The city’s initial cost projections of about $42 million were found to be insufficient as firms began to submit proposals, local media reported in September. City officials cited inflation and construction costs for the increase.

The design-build project will be funded by Charleston, Charleston County, the South Carolina Dept. of Transportation and the Federal Highway Administration. The bridge will be constructed with large-diameter drilled shaft foundations of 8 ft to 9 ft. 

Five connected longitudinal spans will traverse the river itself. This includes the cable-stayed center span, with its hydraulics for swinging, and four others constructed of traditional girders with cast deck spans. On other parts of the bridge, 34-ft-long spans will cross the marshy areas with a precast prestressed concrete box-slab design stacked transversely to create the riding and walking surface, Kirkman says—an approach that’s expected to speed design, fabrication and construction. 

The impetus for the bridge is safety.
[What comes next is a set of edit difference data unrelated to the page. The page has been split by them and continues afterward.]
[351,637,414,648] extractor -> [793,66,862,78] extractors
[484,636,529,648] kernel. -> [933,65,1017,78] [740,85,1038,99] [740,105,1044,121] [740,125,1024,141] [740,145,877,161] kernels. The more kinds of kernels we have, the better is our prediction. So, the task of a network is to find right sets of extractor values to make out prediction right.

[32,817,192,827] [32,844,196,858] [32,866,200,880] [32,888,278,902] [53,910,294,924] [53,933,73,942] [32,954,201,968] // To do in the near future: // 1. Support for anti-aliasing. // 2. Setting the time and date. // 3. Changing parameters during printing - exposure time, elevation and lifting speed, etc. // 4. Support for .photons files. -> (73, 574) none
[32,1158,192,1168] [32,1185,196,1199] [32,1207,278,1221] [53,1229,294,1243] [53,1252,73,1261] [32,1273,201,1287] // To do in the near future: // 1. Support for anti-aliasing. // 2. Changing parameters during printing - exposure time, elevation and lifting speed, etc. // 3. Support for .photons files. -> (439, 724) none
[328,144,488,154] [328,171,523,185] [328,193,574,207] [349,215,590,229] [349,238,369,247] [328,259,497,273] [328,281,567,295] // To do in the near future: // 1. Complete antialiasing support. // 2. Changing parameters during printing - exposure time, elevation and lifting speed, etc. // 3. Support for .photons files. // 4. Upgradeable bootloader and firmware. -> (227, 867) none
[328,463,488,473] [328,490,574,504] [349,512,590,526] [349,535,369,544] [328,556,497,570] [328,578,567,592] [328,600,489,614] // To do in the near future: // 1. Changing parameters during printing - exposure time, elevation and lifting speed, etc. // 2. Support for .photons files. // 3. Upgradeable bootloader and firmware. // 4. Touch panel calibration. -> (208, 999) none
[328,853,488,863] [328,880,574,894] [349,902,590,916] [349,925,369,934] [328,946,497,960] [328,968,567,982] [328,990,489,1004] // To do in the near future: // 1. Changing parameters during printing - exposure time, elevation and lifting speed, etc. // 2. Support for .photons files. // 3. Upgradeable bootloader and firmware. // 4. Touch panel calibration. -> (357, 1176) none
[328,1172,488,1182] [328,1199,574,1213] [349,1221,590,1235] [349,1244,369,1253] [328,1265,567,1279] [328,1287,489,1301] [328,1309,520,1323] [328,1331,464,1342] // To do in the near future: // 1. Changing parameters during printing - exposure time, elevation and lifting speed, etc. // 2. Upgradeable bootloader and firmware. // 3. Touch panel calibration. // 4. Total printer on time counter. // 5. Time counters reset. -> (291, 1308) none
More than 63,000 cars cross the Ashley River every day on two parallel bridges with narrow sidewalks, which resulted in more than 100 pedestrian-related crashes from 2014-19, according to a release from Superior. A key feature of the bridge will be a V-shaped pylon, while the bridge’s outward-leaning stay cable plane will reduce risk of ice on cables falling onto the pedestrian path.

Most of the bridge will be 15 ft wide, with tapering portions to expand to 24 ft for the five spans crossing the river. The scope of work also includes new movable bridge operations with CCTV monitors, a touchscreen display and discrete pushbuttons for the gates, as well as s trailhead with benches, water stations and bike repair stations.